Contrer les troubles de l’alimentation

« Il faut manger pour vivre et non vivre pour manger » affirme l’Avare de Molière, pour stigmatiser les dépenses incompressibles de la vie quotidienne. Bien qu’une sordide parcimonie guide en fait Harpagon, sa formule paraît nourrie des meilleurs sentiments : en reléguant la nutrition à une simple nécessité vitale, loin d’une finalité de l’existence, elle s’apparente aux plus nobles aspirations. En termes militaires, ce chiasme évoque toute la différence entre les mesquineries d’une intendance besogneuse et l’élan radieux du stratège !

Comme le soupçonne Harpagon, les troubles du comportement alimentaire (TCA) sont fréquents. Et porteurs de complications, y compris une augmentation du risque de suicide. Pour contrer ces problèmes, l’accent est mis sur les psychothérapies, en particulier les techniques cognitivo-comportementalistes (TCC), indiquées surtout dans la boulimie (où leur efficacité est « clairement démontrée » et permet d’amender la symptomatologie), mais moins dans l’anorexie (où l’apport des TCC semble en revanche plus modeste). Or dans la plupart des études, la majorité des patients n’est pas délivrée de tout symptôme en fin de traitement, ce qui laisse penser que la conduite à tenir face aux TCA pourrait être sensiblement améliorée. Autre limitation des essais cliniques : ils incluent souvent des patients aux TCA « flous » (not otherwise specified, sans autre précision), pour lesquels aucune approche thérapeutique ne paraît encore décisive.

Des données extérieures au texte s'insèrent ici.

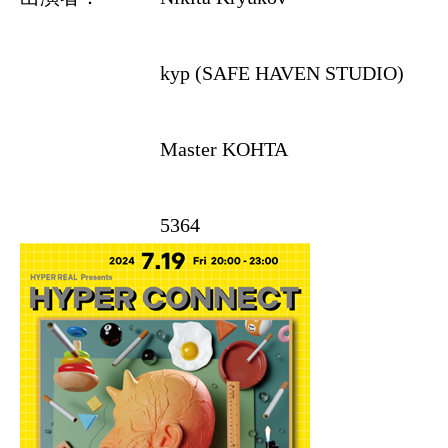
kyp (SAFE HAVEN STUDIO)
Master KOHTA
5364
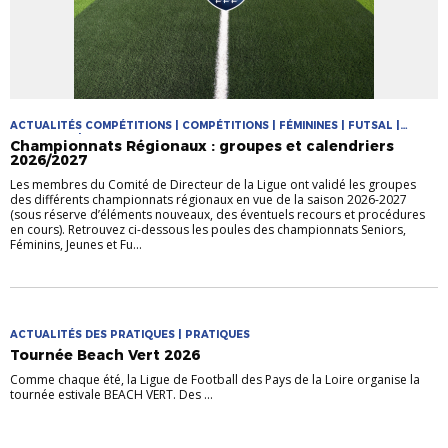
ACTUALITÉS COMPÉTITIONS | COMPÉTITIONS | FÉMININES | FUTSAL |
PRATIQUES | PRATIQUES JEUNES
Championnats Régionaux : groupes et calendriers
2026/2027
Les membres du Comité de Directeur de la Ligue ont validé les groupes
des différents championnats régionaux en vue de la saison 2026-2027
(sous réserve d’éléments nouveaux, des éventuels recours et procédures
en cours). Retrouvez ci-dessous les poules des championnats Seniors,
Féminins, Jeunes et Fu...
ACTUALITÉS DES PRATIQUES | PRATIQUES
Tournée Beach Vert 2026
Comme chaque été, la Ligue de Football des Pays de la Loire organise la
tournée estivale BEACH VERT. Des ...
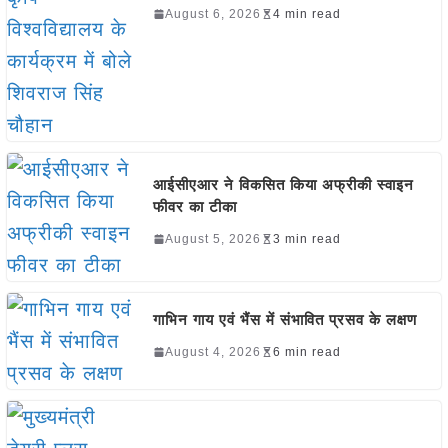
August 6, 2026
4 min read
आईसीएआर ने विकसित किया अफ्रीकी स्वाइन
फीवर का टीका
August 5, 2026
3 min read
गाभिन गाय एवं भैंस में संभावित प्रसव के लक्षण
August 4, 2026
6 min read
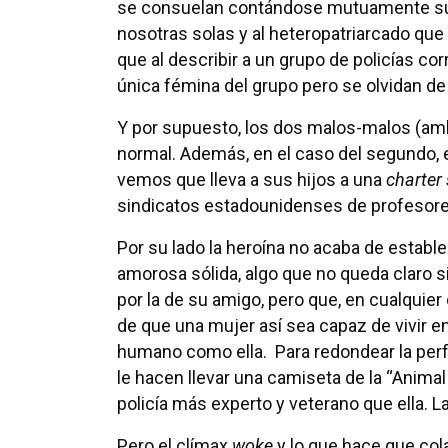
se consuelan contándose mutuamente su
nosotras solas y al heteropatriarcado qu
que al describir a un grupo de policías cor
única fémina del grupo pero se olvidan d
Y por supuesto, los dos malos-malos (am
normal. Además, en el caso del segundo, 
vemos que lleva a sus hijos a una
charter
sindicatos estadounidenses de profesore
Por su lado la heroína no acaba de estable
amorosa sólida, algo que no queda claro s
por la de su amigo, pero que, en cualquier
de que una mujer así sea capaz de vivir en
humano como ella. Para redondear la perf
le hacen llevar una camiseta de la “Anim
policía más experto y veterano que ella. 
Pero el clímax
woke
y lo que hace que col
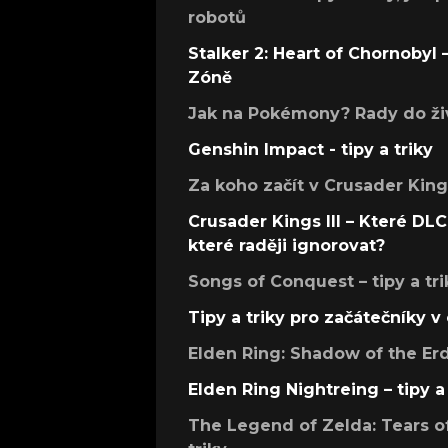
robotů
Stalker 2: Heart of Chornobyl – 
Zóně
Jak na Pokémony? Rady do živ
Genshin Impact - tipy a triky
Za koho začít v Crusader Kings
Crusader Kings III – Které DLC 
které raději ignorovat?
Songs of Conquest – tipy a tri
Tipy a triky pro začátečníky 
Elden Ring: Shadow of the Erdt
Elden Ring Nightreing – tipy a 
The Legend of Zelda: Tears of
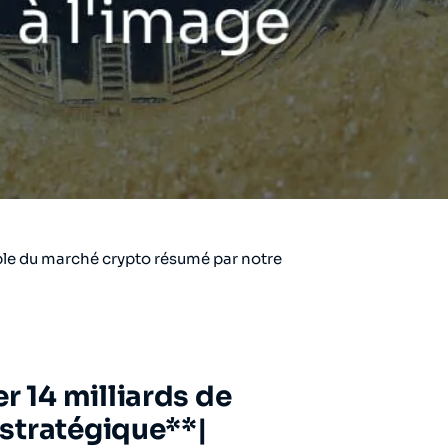
ble du marché crypto résumé par notre
r 14 milliards de
e stratégique**|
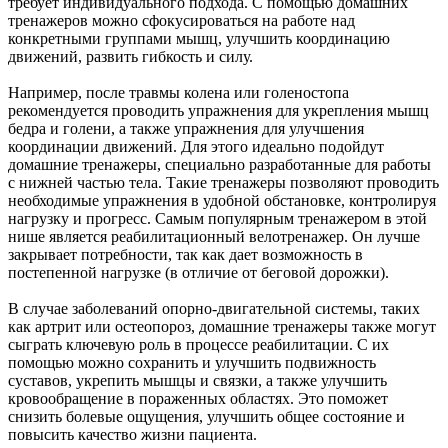
требует индивидуального подхода. С помощью домашних
тренажеров можно сфокусироваться на работе над
конкретными группами мышц, улучшить координацию
движений, развить гибкость и силу.
Например, после травмы колена или голеностопа
рекомендуется проводить упражнения для укрепления мышц
бедра и голени, а также упражнения для улучшения
координации движений. Для этого идеально подойдут
домашние тренажеры, специально разработанные для работы
с нижней частью тела. Такие тренажеры позволяют проводить
необходимые упражнения в удобной обстановке, контролируя
нагрузку и прогресс. Самым популярным тренажером в этой
нише является реабилитационный велотренажер. Он лучше
закрывает потребности, так как дает возможность в
постепенной нагрузке (в отличие от беговой дорожки).
В случае заболеваний опорно-двигательной системы, таких
как артрит или остеопороз, домашние тренажеры также могут
сыграть ключевую роль в процессе реабилитации. С их
помощью можно сохранить и улучшить подвижность
суставов, укрепить мышцы и связки, а также улучшить
кровообращение в пораженных областях. Это поможет
снизить болевые ощущения, улучшить общее состояние и
повысить качество жизни пациента.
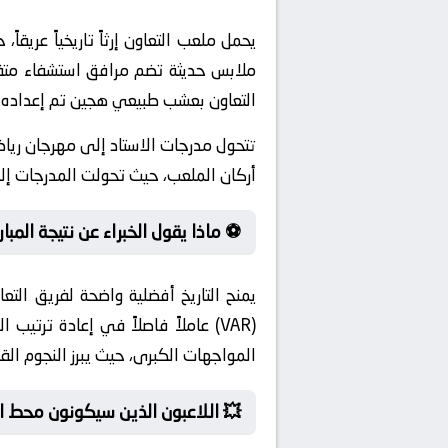
ملابس حديثة تضم مرافق استشفاء متقد
التعاون بعشب طبيعي هجين تم إعداده بأ
تتحول مدرجات الاستاد إلى مهرجان ريا
أركان الملعب، حيث تحولت المدرجات إل
⚽ ماذا يقول الخبراء عن نتيجة المبار
يمنح التاريخ أفضلية واضحة لفريق التع
(VAR) عاملاً فاصلاً في إعادة ترت
المواجهات الكبرى، حيث يبرز النجوم ال
💥 اللاعبون الذين سيكونون محط ال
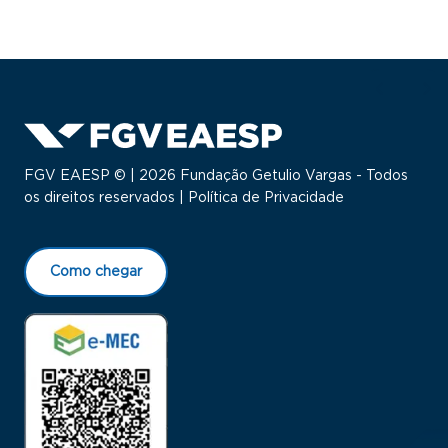
FGV EAESP © | 2026 Fundação Getulio Vargas - Todos
os direitos reservados |
Política de Privacidade
Como chegar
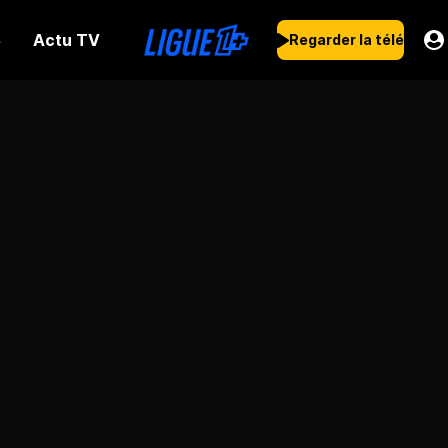
Actu TV
s
Regarder la télé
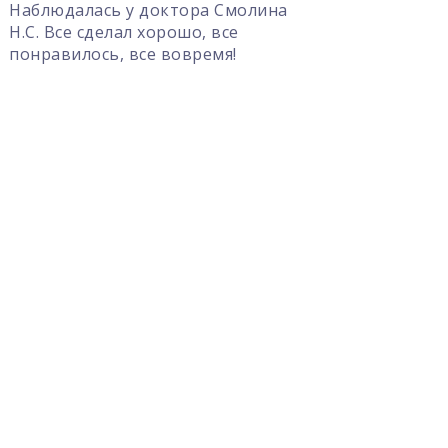
Наблюдалась у доктора Смолина
Был н
Н.С. Все сделал хорошо, все
Хачат
понравилось, все вовремя!
докто
очень
внима
расск
объяс
вопро
безбо
клини
наход
устра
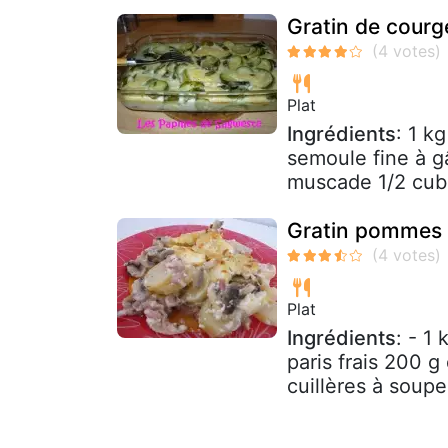
Gratin de courg
Plat
Ingrédients
: 1 k
semoule fine à gâ
muscade 1/2 cube
Gratin pommes 
Plat
Ingrédients
: - 1
paris frais 200 
cuillères à soupe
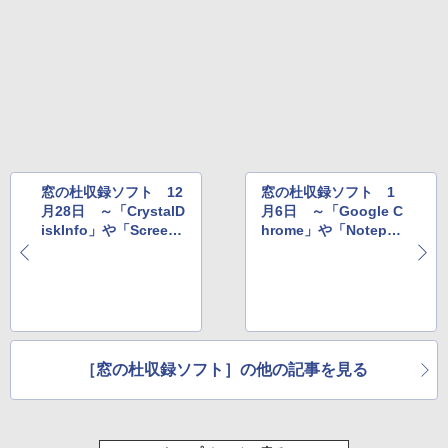
￥31,980
ェクトリストと最新エミュレータ紹介
￥1,600
New Amazon Kindle Scribe Colorsoft |
11インチカラーディスプレイ、64GBスト
レージ、ノート機能搭載、明るさ自動調
整、色調調節ライト、プレミアムペン付
き、グラファイト
￥115,980
窓の杜収録ソフト 12
窓の杜収録ソフト 1
月28日 ～「CrystalD
月6日 ～「Google C
iskInfo」や「ScreenT
hrome」や「Notepad
oGif」など
++」など
［窓の杜収録ソフト］の他の記事を見る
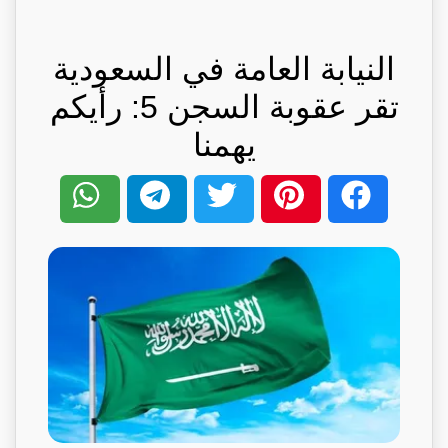
النيابة العامة في السعودية
تقر عقوبة السجن 5: رأيكم
يهمنا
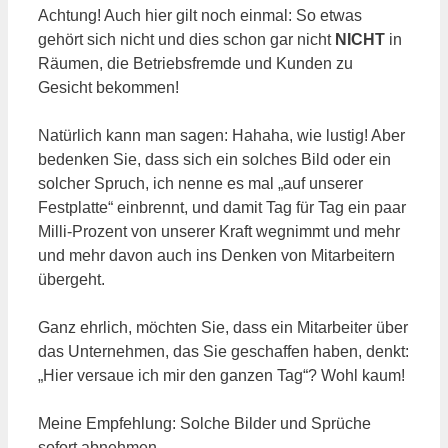
Achtung! Auch hier gilt noch einmal: So etwas
gehört sich nicht und dies schon gar nicht
NICHT
in
Räumen, die Betriebsfremde und Kunden zu
Gesicht bekommen!
Natürlich kann man sagen: Hahaha, wie lustig! Aber
bedenken Sie, dass sich ein solches Bild oder ein
solcher Spruch, ich nenne es mal „auf unserer
Festplatte“ einbrennt, und damit Tag für Tag ein paar
Milli-Prozent von unserer Kraft wegnimmt und mehr
und mehr davon auch ins Denken von Mitarbeitern
übergeht.
Ganz ehrlich, möchten Sie, dass ein Mitarbeiter über
das Unternehmen, das Sie geschaffen haben, denkt:
„Hier versaue ich mir den ganzen Tag“? Wohl kaum!
Meine Empfehlung: Solche Bilder und Sprüche
sofort abnehmen.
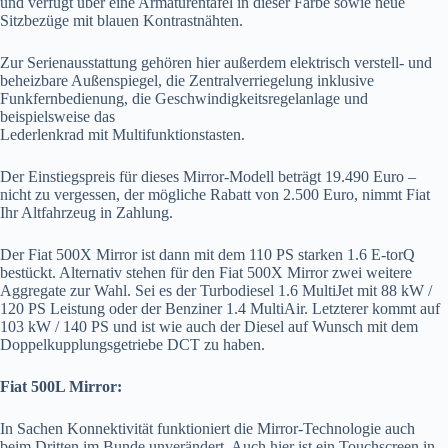
und verfügt über eine Armaturentafel in dieser Farbe sowie neue
Sitzbezüge mit blauen Kontrastnähten.
Zur Serienausstattung gehören hier außerdem elektrisch verstell- und
beheizbare Außenspiegel, die Zentralverriegelung inklusive
Funkfernbedienung, die
Geschwindigkeitsregelanlage und
beispielsweise das
Lederlenkrad mit Multifunktionstasten.
Der Einstiegspreis für dieses Mirror-Modell beträgt 19.490 Euro –
nicht zu vergessen, der mögliche Rabatt von 2.500 Euro, nimmt Fiat
Ihr Altfahrzeug in Zahlung.
Der Fiat 500X Mirror ist dann mit dem 110 PS starken 1.6 E-torQ
bestückt. Alternativ stehen für den Fiat 500X Mirror zwei weitere
Aggregate zur Wahl. Sei es der Turbodiesel 1.6 MultiJet mit 88 kW /
120 PS Leistung oder der Benziner 1.4 MultiAir. Letzterer kommt auf
103 kW / 140 PS und ist wie auch der Diesel auf Wunsch mit dem
Doppelkupplungsgetriebe DCT zu haben.
Fiat 500L Mirror:
In Sachen Konnektivität funktioniert die Mirror-Technologie auch
beim Dritten im Bunde
unverändert. Auch hier ist ein Touchscreen in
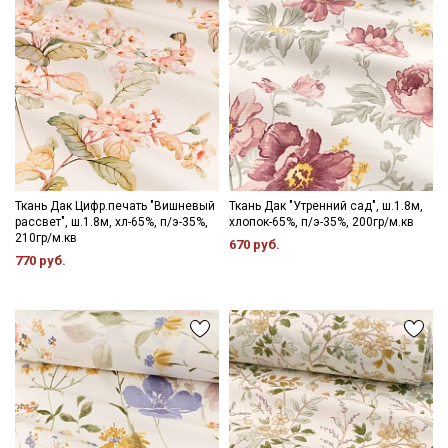
Ткань Дак Цифр.печать "Вишневый
Ткань Дак "Утренний сад", ш.1.8м,
рассвет", ш.1.8м, хл-65%, п/э-35%,
хлопок-65%, п/э-35%, 200гр/м.кв
210гр/м.кв
670 руб.
770 руб.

Malgré la variété clinique des TCA (anorexie, boulimie, alternance des deux, B.E.D [1]…), certains auteurs proposent une refonte globale de leur cadre nosographique pour établir un diagnostic unitaire des troubles du contrôle alimentaire, transcendant cette diversité apparente. Argument : on peut glisser souvent d’un pôle anorexique à un pôle boulimique, de la même façon qu’on peut passer d’un pôle dépressif à un pôle maniaque dans la maladie bipolaire. Les TCA pourraient donc relever d’une étiquette commune (single diagnostic entity), analogue à un « curseur » virtuel repérant le TCA dominant. Dans ce champ thérapeutique ouvert, comme le suggère une étude de Fairburn & coll.[2], la marge reste importante pour augmenter l’efficacité des traitements, et affiner en particulier les indications des TCC.

[1] Binge eating disorders (phases impulsives de boulimie aiguë)
[2] Fairburn CG et coll. : Transdiagnostic cognitive-behavioral therapy for patients with eating disorders : a two-site trial with 60-week follow-up. Am J Psychiatry 2009 ; 166-3 : 311–319.                   

Dr Alain Cohen

Référence
Crow S et Peterson CB : Refining treatments for eating disorders. Am J Psychiatry 2009 . 166-3 : 266-267.